Il mio e i vostri incubi... diurni e notturni. Raccontiamoci...
Volevo un giorno da ricordare… ma è stato un incubo da dimenticare!
E’ il suo ultimo giorno di ferie estive e, appena alzata, il primo pensiero martellante nella mente è quello di voler godere di ogni ora, minuto e momento che restano prima di rientrare nella routine quotidiana e abitudinaria, che non disprezza affatto, perché oltre ad essere utile alla sopravvivenza è notevolmente gratificante in quanto ama il suo lavoro.
Intenta ad assaporare e rendere piacevole ogni istante di quelle ultime ventiquattro ore, viaggia con la mente alla ricerca di ciò che permetterà di rendere particolare la giornata. Si domanda come può impiegarla affinché sia diversa e ricordarla con il sorriso in bocca, e comunque non intende rinunciare al suo abbraccio con il mare ed il sole, nella spiaggia così straordinariamente benefica e rilassante dove si è recata negli ultimi giorni liberi, rifugio a lei tanto caro sia per la tranquillità che per la vicinanza a persone che sente vicine al cuore.
Per cui, preparato l'occorrente necessario per stare via qualche ora, dà un'ultima occhiata tra le mura di casa e si dice che, strada facendo, un'idea se la farà pur balenare: la fantasia non le manca davvero ed è solita scherzare con il destino modificandone repentinamente le sue strade. Così, frizzante nell''umore e con quella carica di entusiasmo che la fa gioire come un'adolescente, è pronta sull'uscio di casa con il borsone da mare in mano e mentre sta inserendo le chiavi tintinnanti nella serratura viene fermata dall'inaspettato e insolito squillare del telefono.
Precipitosamente si avvicina all'apparecchio sperando non sia un richiamo anticipato al lavoro - ma poi dirà che sarebbe stato mille volte meglio - e sente la propria voce rispondere: "Sì! Tua madre? Come? Quando? Va bene, corro subito!
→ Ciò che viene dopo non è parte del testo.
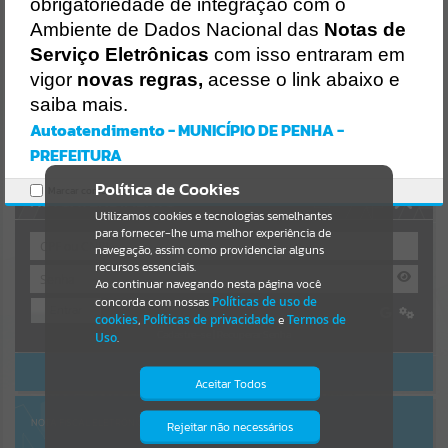
Uncaught SyntaxError: Unexpected token '('
obrigatoriedade de integração com o
https://penha.atende.net/cidadao/pagina/static/bundle/wpo_index_
Resultados para
""
Ambiente de Dados Nacional das
Notas de
2_base_l2_portal_editores_sync_56998420b9d592b2dbd4b7f2410a
60bf.js?v=c9751bb2:47
Serviço Eletrônicas
com isso entraram em
Verificar Mais Detalhes
vigor
novas regras,
acesse o link abaixo e
Portais
saiba mais.
OK
Por favor, aguarde...
Autoatendimento - MUNICÍPIO DE PENHA -
PREFEITURA
NOTÍCIAS
Política de Cookies
Marcar como lido.
AUTOATENDIMENTO
Por favor, aguarde...
Utilizamos cookies e tecnologias semelhantes
para fornecer-lhe uma melhor experiência de
navegação, assim como providenciar alguns
recursos essenciais.
SUBPORTAIS
Ao continuar navegando nesta página você
concorda com nossas
Políticas de uso de
Entrar
Por favor, aguarde...
cookies
,
Políticas de privacidade
e
Termos de
Cadastre-se
|
Recuperar Senha
Uso
.
ACESSAR SEM LOGIN
SERVIÇOS
Aceitar Todos
Por favor, aguarde...
NOTA FISCAL ELETRÔNICA
Rejeitar não necessários
Isto significa que diversos recursos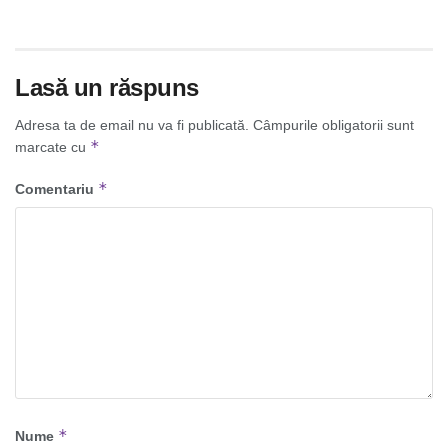
Lasă un răspuns
Adresa ta de email nu va fi publicată.
Câmpurile obligatorii sunt
*
marcate cu
*
Comentariu
*
Nume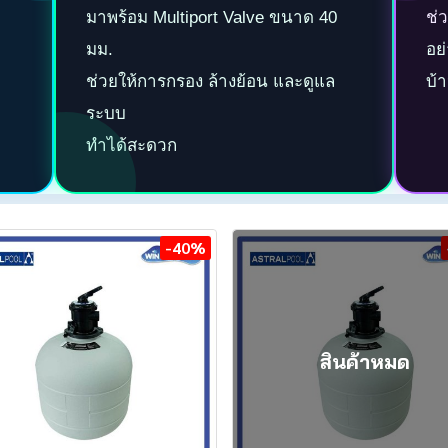
มาพร้อม Multiport Valve ขนาด 40
ช่
มม.
อย
ช่วยให้การกรอง ล้างย้อน และดูแล
บ้
ระบบ
ทำได้สะดวก
-40%
สินค้าหมด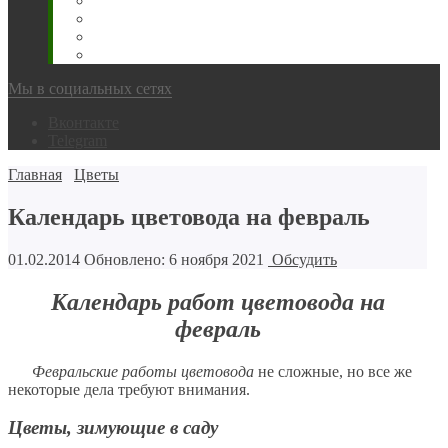
Животновода
Охотника
Грибника
Народный
Мы в социальных сетях
Вконтакте
Telegram
Главная
Цветы
Календарь цветовода на февраль
01.02.2014
Обновлено: 6 ноября 2021
Обсудить
Календарь работ цветовода на
февраль
Февральские работы цветовода
не сложные, но все же
некоторые дела требуют внимания.
Цветы, зимующие в саду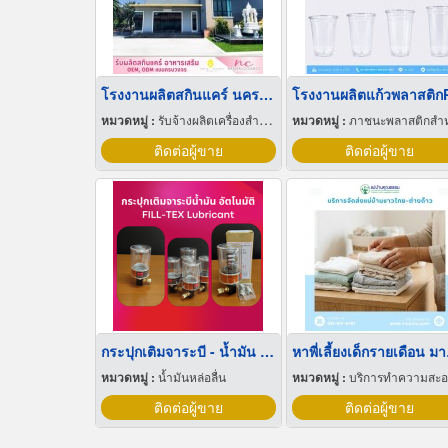
โรงงานผลิตสกินแคร์ นครปฐม
โรงงานผลิตแก้วพลาสติก
หมวดหมู่ :
รับจ้างผลิตเครื่องสำอาง
หมวดหมู่ :
ภาชนะพลาสติกสำหรับบรรจ
ติดต่อผู้ขาย
ติดต่อผู้ขาย
กระปุกเติมจาระบี - น้ำมัน อัตโนมัติ
หาพี
หมวดหมู่ :
น้ำมันหล่อลื่น
หมวดหมู่ :
บริการทำความสะ
ติดต่อผู้ขาย
ติดต่อผู้ขาย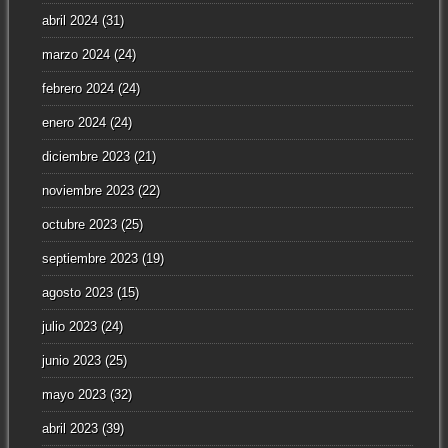
abril 2024
(31)
marzo 2024
(24)
febrero 2024
(24)
enero 2024
(24)
diciembre 2023
(21)
noviembre 2023
(22)
octubre 2023
(25)
septiembre 2023
(19)
agosto 2023
(15)
julio 2023
(24)
junio 2023
(25)
mayo 2023
(32)
abril 2023
(39)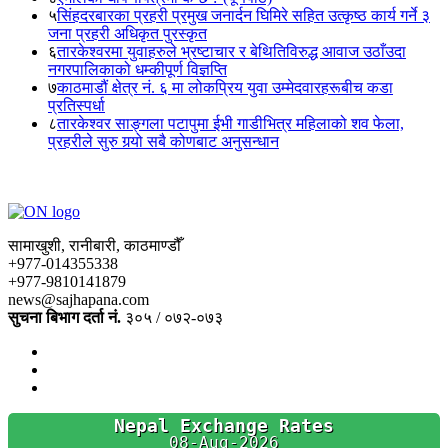
५
सिंहदरबारका प्रहरी प्रमुख जनार्दन घिमिरे सहित उत्कृष्ठ कार्य गर्ने ३
जना प्रहरी अधिकृत पुरस्कृत
६
तारकेश्वरमा युवाहरुले भ्रष्टाचार र बेथितिविरुद्ध आवाज उठाँउदा
नगरपालिकाको धम्कीपूर्ण विज्ञप्ति
७
काठमाडौं क्षेत्र नं. ६ मा लोकप्रिय युवा उम्मेदवारहरूबीच कडा
प्रतिस्पर्धा
८
तारकेश्वर साङ्गला पटापुमा ईभी गाडीभित्र महिलाको शव फेला,
प्रहरीले सुरु गर्‍यो सबै कोणबाट अनुसन्धान
सामाखुशी, रानीबारी, काठमाण्डौँ
+977-014355338
+977-9810141879
news@sajhapana.com
सुचना बिभाग दर्ता नं.
३०५ / ०७२-०७३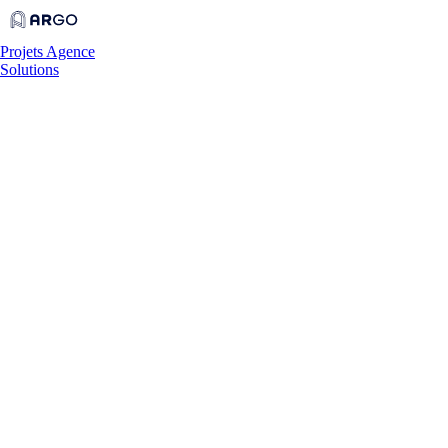
Projets
Agence
Solutions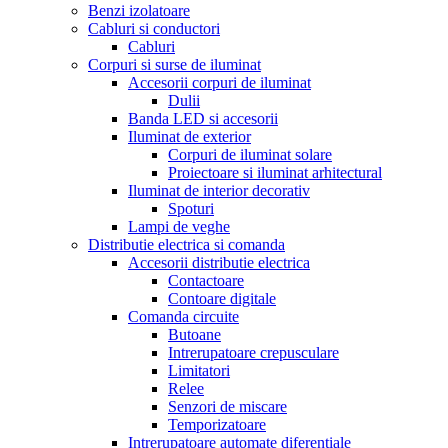
Benzi izolatoare
Cabluri si conductori
Cabluri
Corpuri si surse de iluminat
Accesorii corpuri de iluminat
Dulii
Banda LED si accesorii
Iluminat de exterior
Corpuri de iluminat solare
Proiectoare si iluminat arhitectural
Iluminat de interior decorativ
Spoturi
Lampi de veghe
Distributie electrica si comanda
Accesorii distributie electrica
Contactoare
Contoare digitale
Comanda circuite
Butoane
Intrerupatoare crepusculare
Limitatori
Relee
Senzori de miscare
Temporizatoare
Intrerupatoare automate diferentiale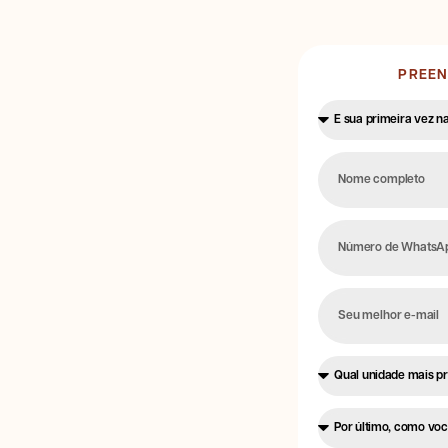
PREEN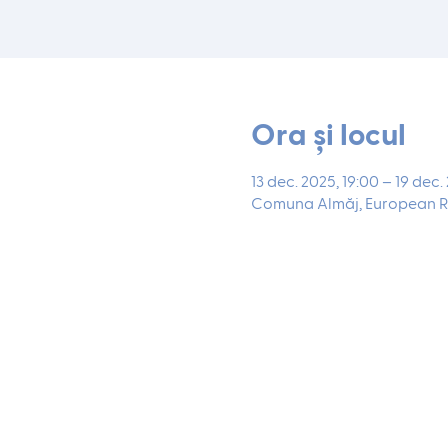
Ora și locul
13 dec. 2025, 19:00 – 19 dec.
Comuna Almăj, European R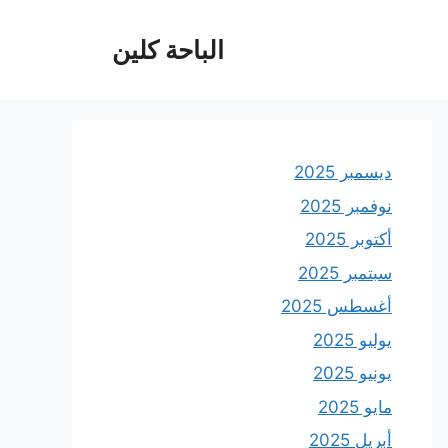
الباحة كلين
ديسمبر 2025
نوفمبر 2025
أكتوبر 2025
سبتمبر 2025
أغسطس 2025
يوليو 2025
يونيو 2025
مايو 2025
أبريل 2025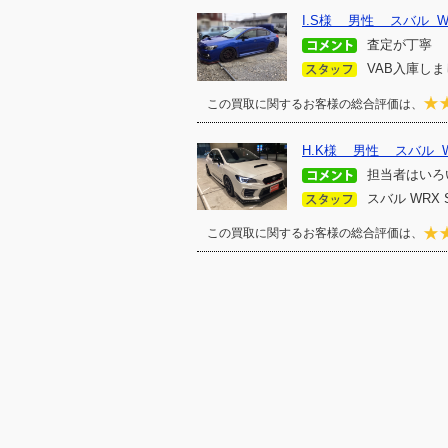
I.S様 男性 スバル WR
査定が丁寧
VAB入庫し
この買取に関するお客様の総合評価は、
H.K様 男性 スバル WR
担当者はいろ
スバル WRX 
この買取に関するお客様の総合評価は、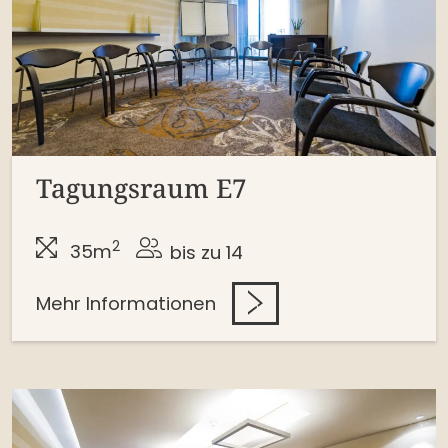
Tagungsraum E7
2
35m
bis zu 14
Mehr Informationen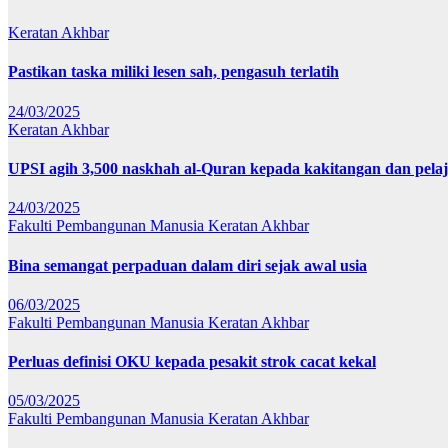
Keratan Akhbar
Pastikan taska miliki lesen sah, pengasuh terlatih
24/03/2025
Keratan Akhbar
UPSI agih 3,500 naskhah al-Quran kepada kakitangan dan pela
24/03/2025
Fakulti Pembangunan Manusia
Keratan Akhbar
Bina semangat perpaduan dalam diri sejak awal usia
06/03/2025
Fakulti Pembangunan Manusia
Keratan Akhbar
Perluas definisi OKU kepada pesakit strok cacat kekal
05/03/2025
Fakulti Pembangunan Manusia
Keratan Akhbar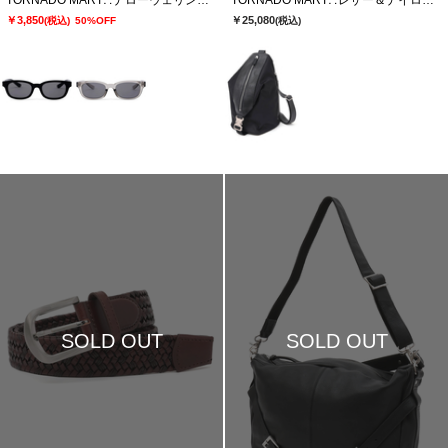
TORNADO MART∴ナローウェリントンサングラス
TORNADO MART∴レザー＆ナイロンフォルデッドワンショルダーBAG
￥3,850
￥25,080
(税込)
50%OFF
(税込)
SOLD OUT
SOLD OUT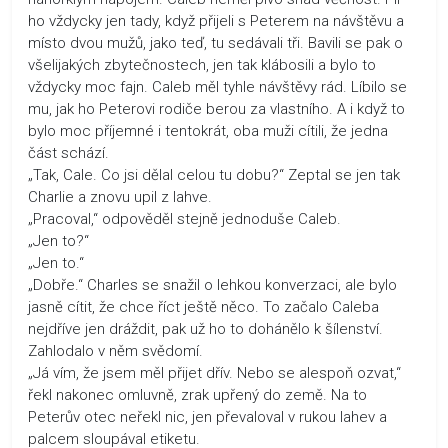
ho vždycky jen tady, když přijeli s Peterem na návštěvu a
místo dvou mužů, jako teď, tu sedávali tři. Bavili se pak o
všelijakých zbytečnostech, jen tak klábosili a bylo to
vždycky moc fajn. Caleb měl tyhle návštěvy rád. Líbilo se
mu, jak ho Peterovi rodiče berou za vlastního. A i když to
bylo moc příjemné i tentokrát, oba muži cítili, že jedna
část schází.
„Tak, Cale. Co jsi dělal celou tu dobu?“ Zeptal se jen tak
Charlie a znovu upil z lahve.
„Pracoval,“ odpověděl stejně jednoduše Caleb.
„Jen to?“
„Jen to.“
„Dobře.“ Charles se snažil o lehkou konverzaci, ale bylo
jasně cítit, že chce říct ještě něco. To začalo Caleba
nejdříve jen dráždit, pak už ho to dohánělo k šílenství.
Zahlodalo v něm svědomí.
„Já vím, že jsem měl přijet dřív. Nebo se alespoň ozvat,“
řekl nakonec omluvně, zrak upřený do země. Na to
Peterův otec neřekl nic, jen převaloval v rukou lahev a
palcem sloupával etiketu.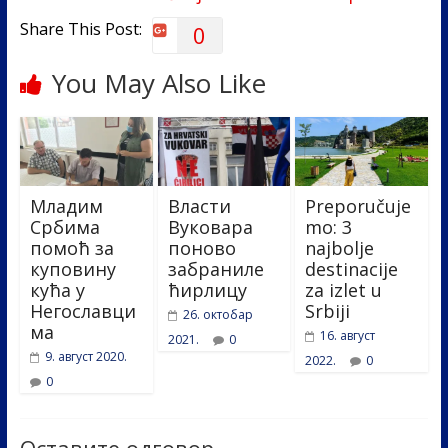
Share This Post:
0
You May Also Like
Младим
Власти
Preporučuje
Србима
Вуковара
mo: 3
помоћ за
поново
najbolje
куповину
забраниле
destinacije
кућа у
ћирлицу
za izlet u
Негославци
Srbiji
26. октобар
ма
16. август
2021.
0
9. август 2020.
2022.
0
0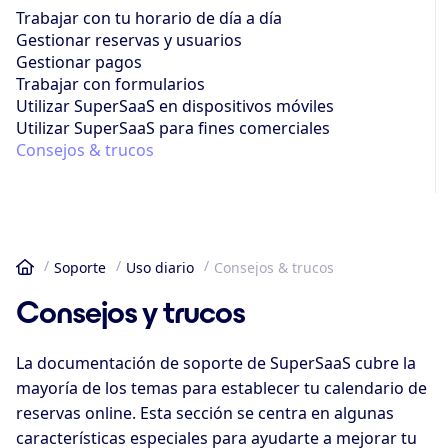
Trabajar con tu horario de día a día
Gestionar reservas y usuarios
Gestionar pagos
Trabajar con formularios
Utilizar SuperSaaS en dispositivos móviles
Utilizar SuperSaaS para fines comerciales
Consejos & trucos
Soporte
Uso diario
Consejos & trucos
Inicio
Consejos y trucos
La documentación de soporte de SuperSaaS cubre la
mayoría de los temas para establecer tu calendario de
reservas online. Esta sección se centra en algunas
características especiales para ayudarte a mejorar tu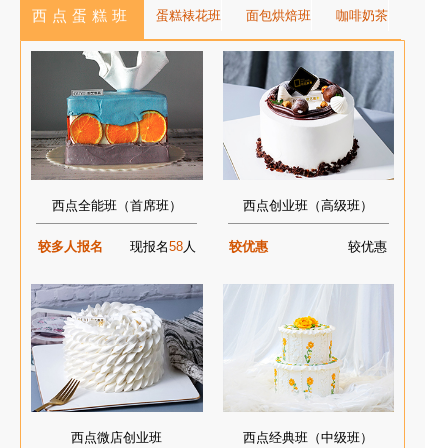
西点蛋糕班
蛋糕裱花班
面包烘焙班
咖啡奶茶
西点全能班（首席班）
西点创业班（高级班）
较多人报名
现报名
58
人
较优惠
较优惠
西点微店创业班
西点经典班（中级班）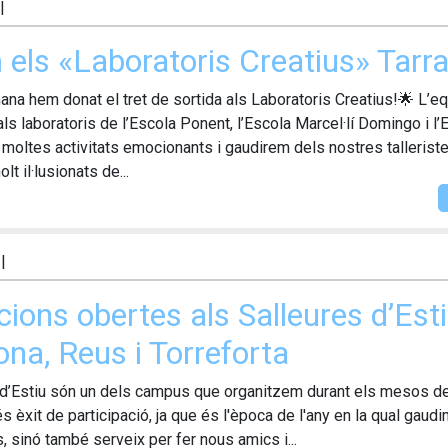
|
m els «Laboratoris Creatius» Tar
na hem donat el tret de sortida als Laboratoris Creatius!🌟 L’e
ls laboratoris de l’Escola Ponent, l’Escola Marcel·lí Domingo i l’
 moltes activitats emocionants i gaudirem dels nostres tallerist
t il·lusionats de...
|
cions obertes als Salleures d’Est
na, Reus i Torreforta
 d’Estiu són un dels campus que organitzem durant els mesos de ju
 èxit de participació, ja que és l'època de l'any en la qual gau
 sinó també serveix per fer nous amics i...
Intanto vado e ti aspetto là" e avverte il pavimento… sprofondare sotto di lei.
* * *
La vedo, distesa sul pianerottolo di casa circondata dalle vicine di condominio; il viso, in un forzato sorriso come volesse allontanare la gravità della cosa, è una maschera punzecchiata di rosso e, nell'insieme, tutto il corpo è come avesse ricevuto una scarica di proiettili di sangue. All'interno dell'abitazione mi destano impressione quegli schizzi rossi alle pareti che partono dalla porta-finestra con i vetri rotti mentre sul pavimento un piccolo ma lungo rigagnolo di sangue, che pian piano tende a raggrumarsi e ad imbrunire, fa intuire il percorso che ella ha effettuato prima di distendersi fuori dell'ingresso di casa, nell'attesa di ricevere lo sperato aiuto, gridato fino a quel momento con voce sofferta.
Le immagini che mi si parano davanti bloccano tutto il mio essere dandomi l'impressione di trovarmi sul set di un film d'horror. Domando come possa essere successo tutto ciò, quell’inspiegabile e raccapricciante scena che neanche a volerla studiare in tutti i suoi preparativi si sarebbe riusciti a renderla così perfettamente spaventosa e macabra. Contrariamente a come ella è di solito, in questa drammatica circostanza cerca di scusarsi e tenta di ironizzare sull'episodio con il sorriso in bocca, timorosa di ricevere i rimproveri e le sgridate del caso.
Immediatamente il pensiero che più intimorisce la mia mente è quello di crederla paralizzata visto che non noto fratture alle gambe, né al collo, né alla testa ma solo una visibile compromissione all’arto superiore dove le viene tenuto compresso un asciugamano che pian piano tende a cambiare colore perché si intride sempre più di sangue. A questa agghiacciante
visione mi consola però il fatto che è cosciente e vigile perciò deduco che non sia in fin di vita, anche se mi convinco che essendo caduta da un'altezza di due metri, piccola com'è e con un'elevata forma di osteoporosi, di sicuro si sarà rotta… la colonna vertebrale.
La vedo e la credo paralizzata e questo mi crea panico. Un vortice di pensieri percorre la mia mente rendendomi per un momento disperata e per l’altro leggermente sollevata e mentre aspetto con ansia frenetica il 118 annoto mentalmente tutte le dichiarazioni che lei ha reso alle vicine di casa e di come si siano premurosamente attivate dopo aver udito i suoi flebili lamenti di aiuto. Ringraziandole per la loro vicinanza carica di calore, commossa le saluto, e vedendole lentamente far ritorno nelle rispettive abitazioni mi accingo, disperata come un naufrago, verso un incognito percorso... di sofferenza.
I suoi occhi supplichevoli mi guardano alla ricerca del perdono per il disturbo arrecato, sicuramente con la consapevolezza che il suo agire è stato veramente imprudente e mentre la osservo percepisco la sua mal celata paura, una grande paura per ciò che ne potrà conseguire nel suo corpo e nella vita di tutti.